A major shift in gaming is about to take place. Whether or not anyone is ready, or has pooled enough fund for the colossal pries coming our way, Virtual Reality gaming is on the edge of bursting into the market.
Previously announced by Microsoft, it appears that the Windows 10 version of Minecraft will be Occulus friendly. Meaning, if you can bankroll yourself into owning one, you will get to play the building fantasy phenomenon in Virtual Reality.
And this is no hype train. It’s already very real.
At a gaming event last week, Tuesday in San Francisco, Oculus and Microsoft showed off the fruits of their labors with an amazing demonstration. Those at the event were lucky enough to try the technology and game out for themselves. Chris Kohler, with WIRED magazine wrote on his experience playing on the Rift, saying:
Later, I rode a mine cart up a hill, experiencing the building sense of anticipation you might get climbing the first big hill in a roller coaster. I fired cannons from high atop the hill. I walked across a bridge made of glass and looked down at the dizzying drop below. I dropped down into a dungeon, where I lit torches to feel my way through the blindness. It’s everything you love about Minecraft, but now you’re living it.

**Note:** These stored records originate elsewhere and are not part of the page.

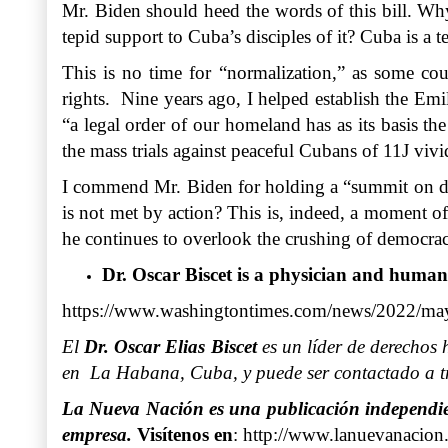
Mr. Biden should heed the words of this bill. Why
tepid support to Cuba’s disciples of it? Cuba is a t
This is no time for “normalization,” as some cou
rights. Nine years ago, I helped establish the Emil
“a legal order of our homeland has as its basis th
the mass trials against peaceful Cubans of 11J vivi
I commend Mr. Biden for holding a “summit on democ
is not met by action? This is, indeed, a moment o
he continues to overlook the crushing of democrac
Dr. Oscar Biscet is a physician and human
https://www.washingtontimes.com/news/2022/may/
El
Dr. Oscar Elias Biscet
es un líder de derechos 
en La Habana, Cuba, y puede ser contactado a tr
La Nueva Nación es una publicación independient
empresa.
Visítenos en
:
http://www.lanuevanacion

When asked for a statement at the event, Oculus VR founder Palmer Luckey stated in an interview with VentureBeat:
You get a lot of stuff in Minecraft VR that you don’t get in the PC version like spatialized audio. Everyone’s voice comes from the right place, so you get a sense of where everyone is in the space. It’s running at 90 frames per second in stereo 3D.
Luckey continued, emphasising that the Rift’s gameplay was going to be very different from Microsoft’s other VR project, the HoloLens. He stressed that Minecraft’s gameplay on the Rift translates extremely well:
It makes it feel like you’re actually inside of the world of Minecraft, and not just the stock Minecraft world, but all of these servers that you can join where you hang out with people. It is in some ways the closest thing that we have to a Metaverse.
Luckey went on to point out that while most would imagine the majority of Minecraft’s player base as children, it tend to be players around their late 20s or early 30s. And this fact, coupled alongside maturity issues, is the driving reason why access to the Rift is being limited to those over the age of 13.